- Zambia’s Finance Ministry on Friday said that it was working on a timeline for the reform agenda it has agreed with the International Monetary Fund. Note, the Washington-based lender earlier last week has said that it’s up to Zambia to implement agreed policies to pave the way for further talks. According to the ministry, “the government of Zambia is currently in the process of finalizing the time frame for implementation of the agreed reform agenda while ensuring that Zambia’s development objectives are met and social protection for the most vulnerable is secured.” With parliament and cabinet having dissolved on Friday ahead of the August general election, a resumption in talks with the IMF is likely to be difficult until after a new government has been formed. It is, therefore, likely that a deal will only happen after the polls.
- The price of copper rebounded this morning following its first weekly loss in six weeks driven by supply concerns as strike action looms at Chile. Reuters reported that a union representing workers at BHP’s Escondida and Spence mines in Chile rejected the company’s contract offer, rais-ing the risk of a strike at the two sprawling copper deposits.
- It is worth noting that under Chilean law, either party has the ability to request government mediation for up to five days which is then ex-tendable for a further five days before the strike can begin. Most pending strike action is usually solved during this process; however the threat still exists.

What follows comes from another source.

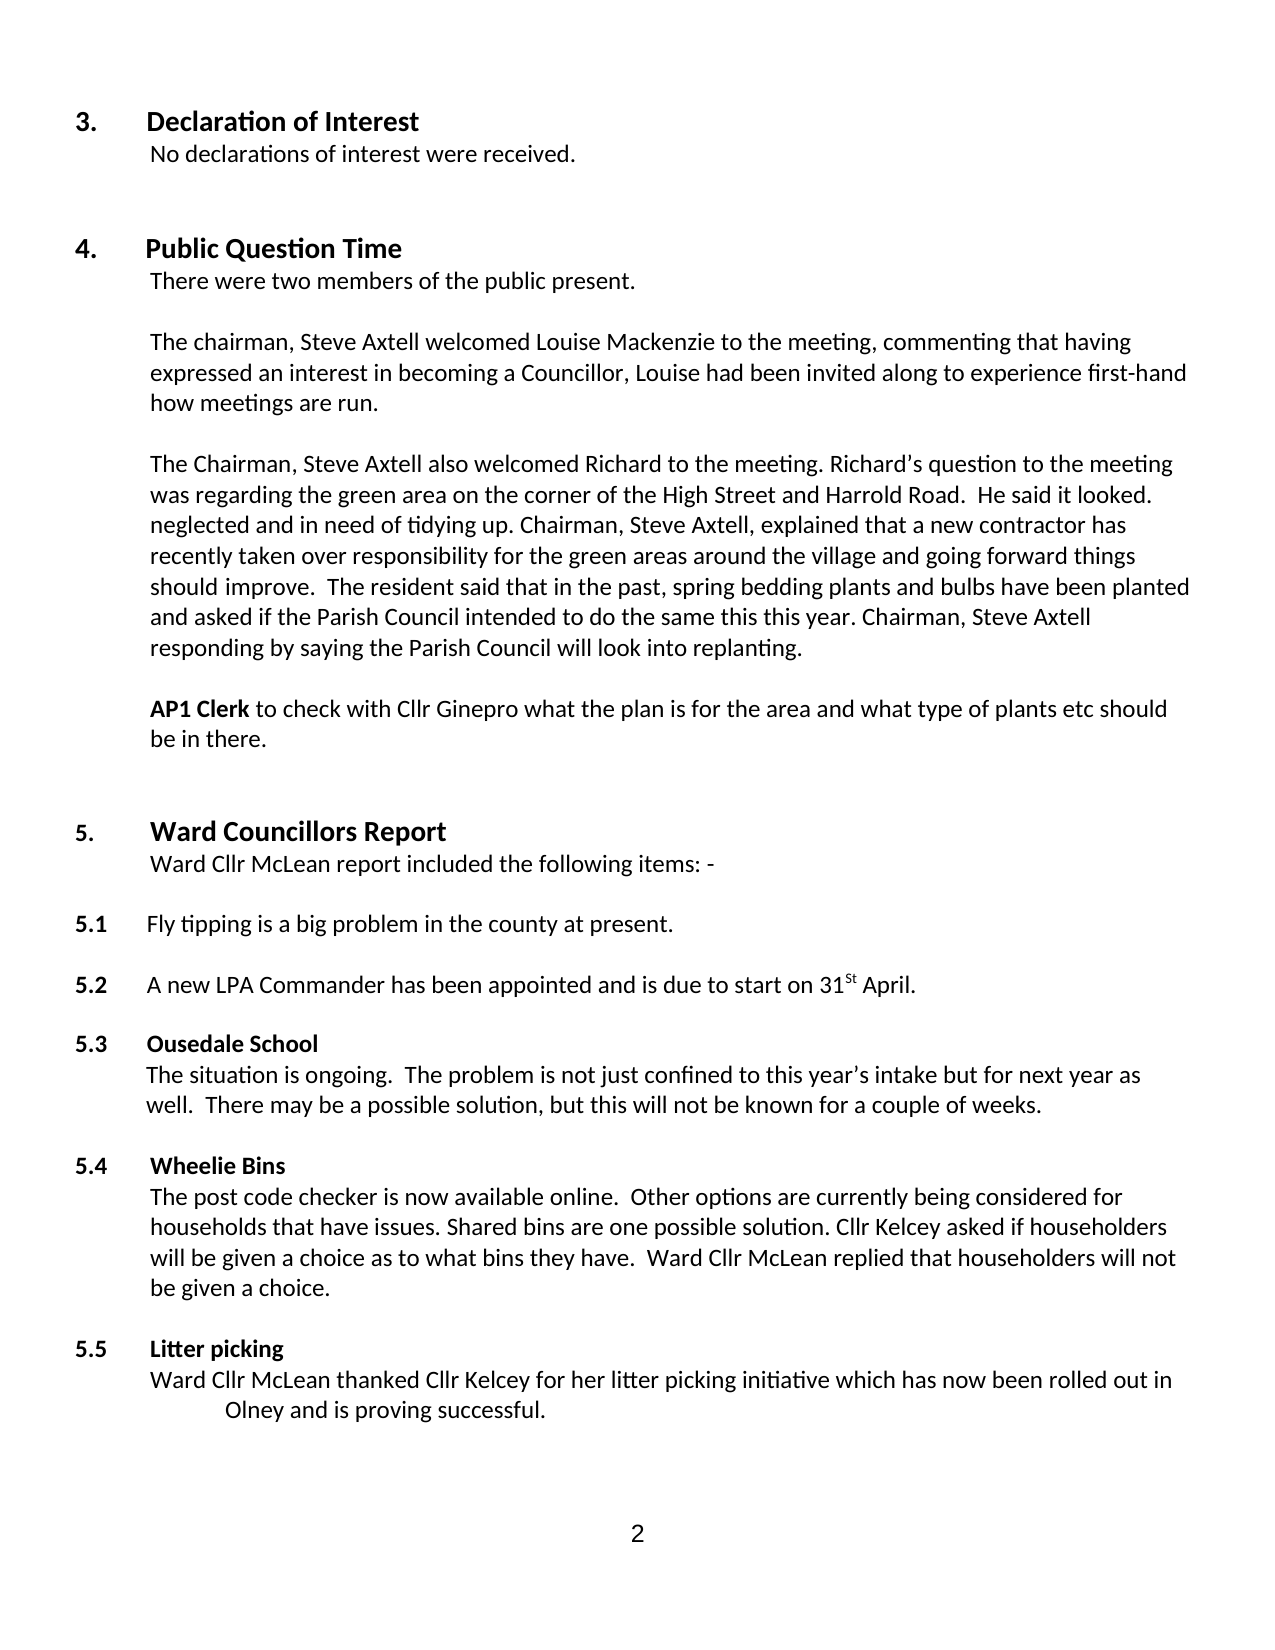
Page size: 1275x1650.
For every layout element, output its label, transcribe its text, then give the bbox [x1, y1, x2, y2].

- Stateside, data on Friday revealed that the momentum behind retail sales stalled in April. Core retail sales dropped to growth of 1.5% while the March data was revised higher. The effects of the stimulus cheques to households appears to have dissipated and any future growth will have to come from the opening up of the economy and the lifting of all restrictions. Although this data is mildly disappointing, it will likely regain a firmer footing in the months ahead as pent-up savings are deployed.
- The white House is ramping up its marketing campaign for its infrastructural spending plan as it seeks to persuade more people households and businesses that it will achieve its objectives without affecting the bulk of small businesses. In a report released on Friday, they state that less than 3% of 30mn small businesses will be affected by the increase in the corporate tax rate from 21% to 28% if they file taxes as a pass-through entity as a limited liability corporation. That is unlikely to pacify Republicans that are fundamentally opposed to the growing of the state and to raising taxes.
- In the FX market, the Kwacha remained on the defensive on Friday, plunging to another fresh low. The local unit is set to remain under pressure this week amid importer demand and pressure arising from debt servicing.
- Meanwhile, after its fall on Friday on some disappointing retail sales figures, the USD has found a slightly firmer footing this morning as concerns over the virus in Asia raised overall levels of risk aversion. For now though, any rebound in the USD will likely be tepid, with investors positioned for an ultra-accommodative Fed and a Biden administration that looks fully committed to pressing ahead with more fiscal stimulus, the anticipated recovery notwithstanding. Technically, the USD is still trading heavy and appears to be struggling to gain much traction in its recovery.